Commentary: A call to reschedule cannabis for veteran care
June 12, 2025
So many who have served our country often carry invisible wounds. These wounds do not always show up in scans or lab results — but they manifest in sleepless nights, chronic pain, flashbacks and so much more. As a combat veteran and nurse and in my roles as director of research and development at Frontline Defense Supplements and a team member at We The People Health and Wellness, I see every day how desperate we are for better, safer treatment options. For many veterans, cannabis has offered alternative pathways to healing when conventional medicine has failed them.
However, cannabis remains a Schedule I substance, lumped in with heroin and LSD — deemed to have no accepted medical use and a high potential for abuse. This classification is not just outdated; it’s dangerous. It blocks access to healing options for patients and stifles critical research that could transform lives and public health outcomes. Veterans are often left to navigate their struggles with limited tools, while a promising treatment remains unnecessarily restricted.
That is why I strongly support the rescheduling of cannabis to Schedule III, which President Donald Trump has also expressed his support for. Doing so would reflect what countless veterans and health-care professionals already know: cannabis has legitimate medical applications, especially for pain, PTSD, anxiety and sleep disorders.
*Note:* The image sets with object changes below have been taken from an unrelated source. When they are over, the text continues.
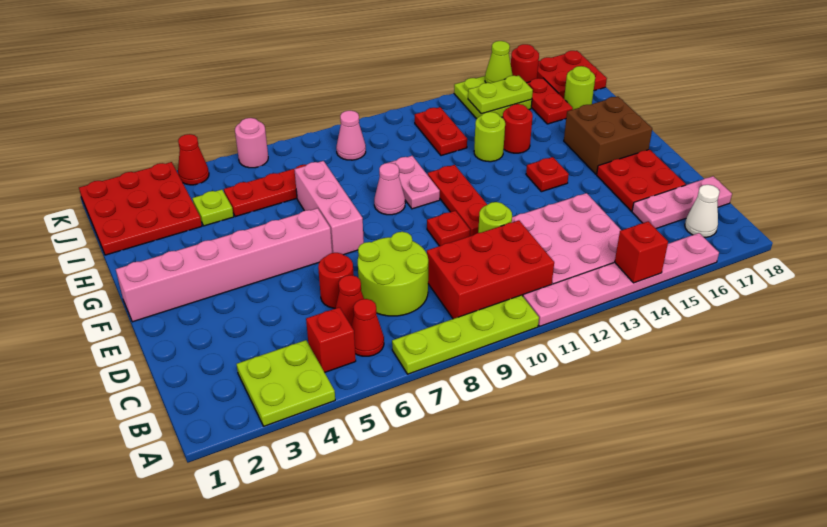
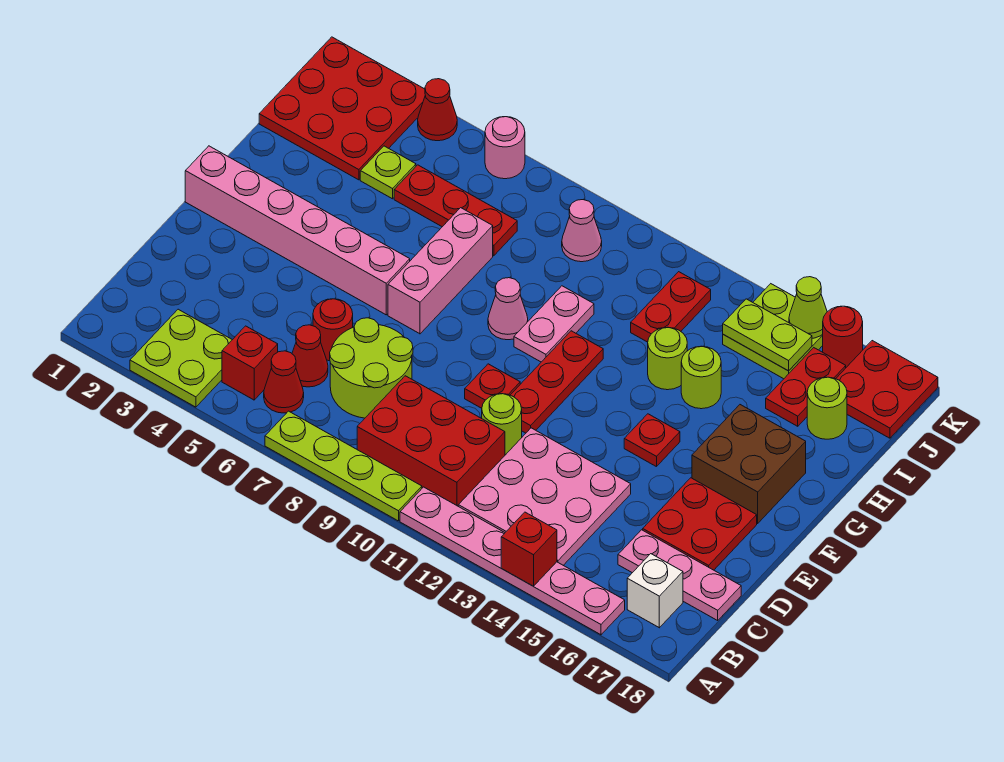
white cone B17 level 1 -> white brick B17 level 1
red round brick H14 level 1 -> lime round brick H14 level 1

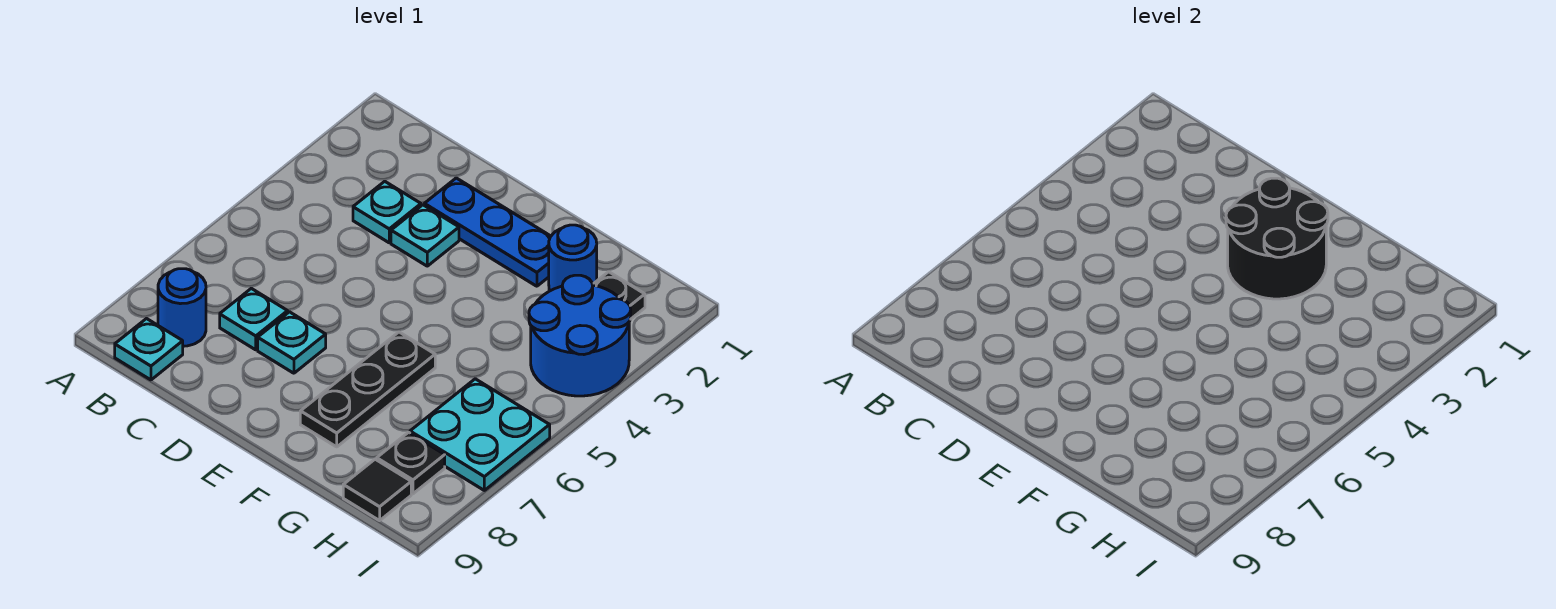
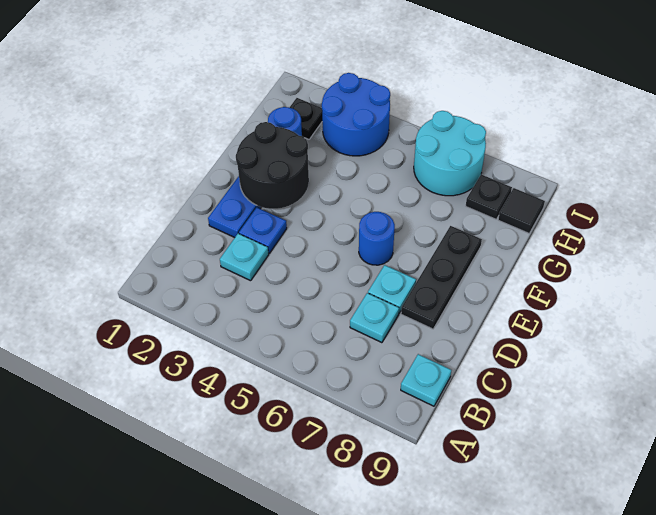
blue round brick B8 level 1 -> blue round brick E6 level 1
cyan plate D3 level 1 -> blue plate D3 level 1
black plate F6:F8 level 1 -> black plate D8:F8 level 1
cyan plate H6:I7 level 1 -> cyan round brick H6:I7 level 1

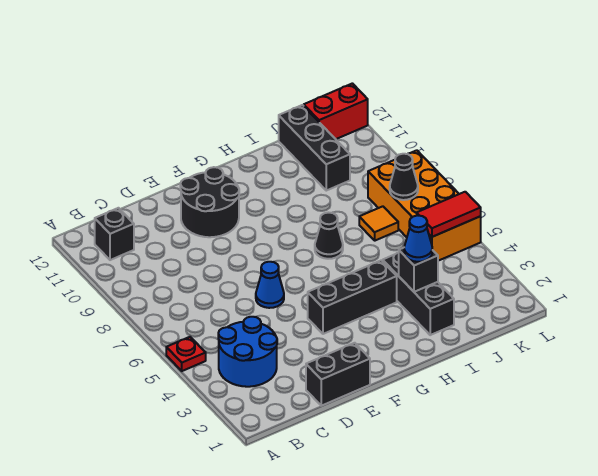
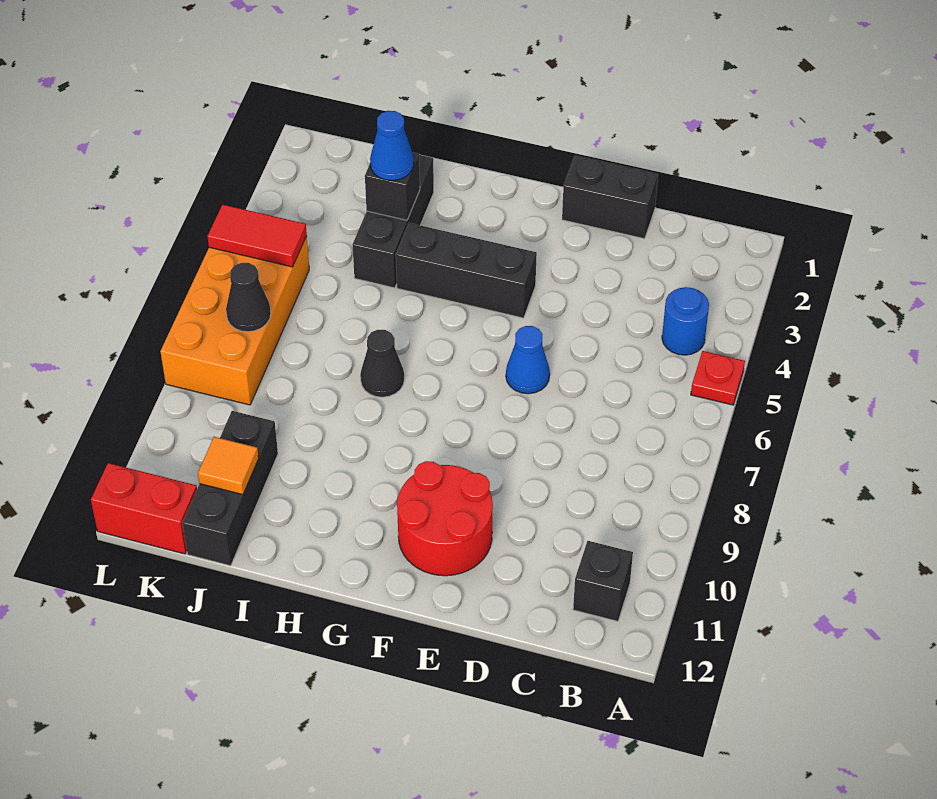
blue round brick B3:C4 level 1 -> blue round brick B4 level 1
black round brick E10:F11 level 1 -> red round brick E10:F11 level 1
orange tile J7 level 1 -> orange tile J11 level 2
For veterans navigating the VA system, this shift could be life-saving.
Many veterans are desperate for alternatives to traditional medications such as opioids and benzodiazepines — drugs that come with high risks of dependency, overdose and dangerous side effects. In contrast, many have found a solution in cannabis-based treatments. But because of its Schedule I status, VA doctors are forbidden from recommending or even discussing cannabis, leaving patients to navigate a legal and medical gray zone on their own, often turning to unreliable sources for information, access and even unsafe products.
Rescheduling to Schedule III would not just ease patient access — it would also open the floodgates for research. Right now, scientists must jump through nearly impossible hoops to study cannabis under Schedule I restrictions. The result? We have anecdotal evidence but not enough clinical data to guide evidence-based practice, leaving health-care providers with limited confidence and patients with limited support and resources. Removing these barriers would allow the medical community to fully explore the potential of cannabis under regulated, ethical and scientifically rigorous conditions.
Let’s be clear: patients should always come first. Veterans, in particular, deserve access to every possible tool that would help them heal and improve their quality of life. By moving cannabis to Schedule III, we legitimize its therapeutic potential and bring it into the light of medical professionalism, safety and oversight.
This isn’t about politics or profits. This is about people. It’s about honoring the service of veterans not just with words, but with policies that reflect science, compassion and common sense.
Leaders in our federal agencies must follow President Trump’s lead and reschedule cannabis. Let’s make healing more accessible. And let’s remove obstacles to the care that so many veterans already know can help.
Laura Hartman is a former VA psychiatric nurse who serves as director of research and development at Frontline Defense Supplements, works at We The People Health and Wellness in Venice and sits on the leadership board of Veterans Education Tour.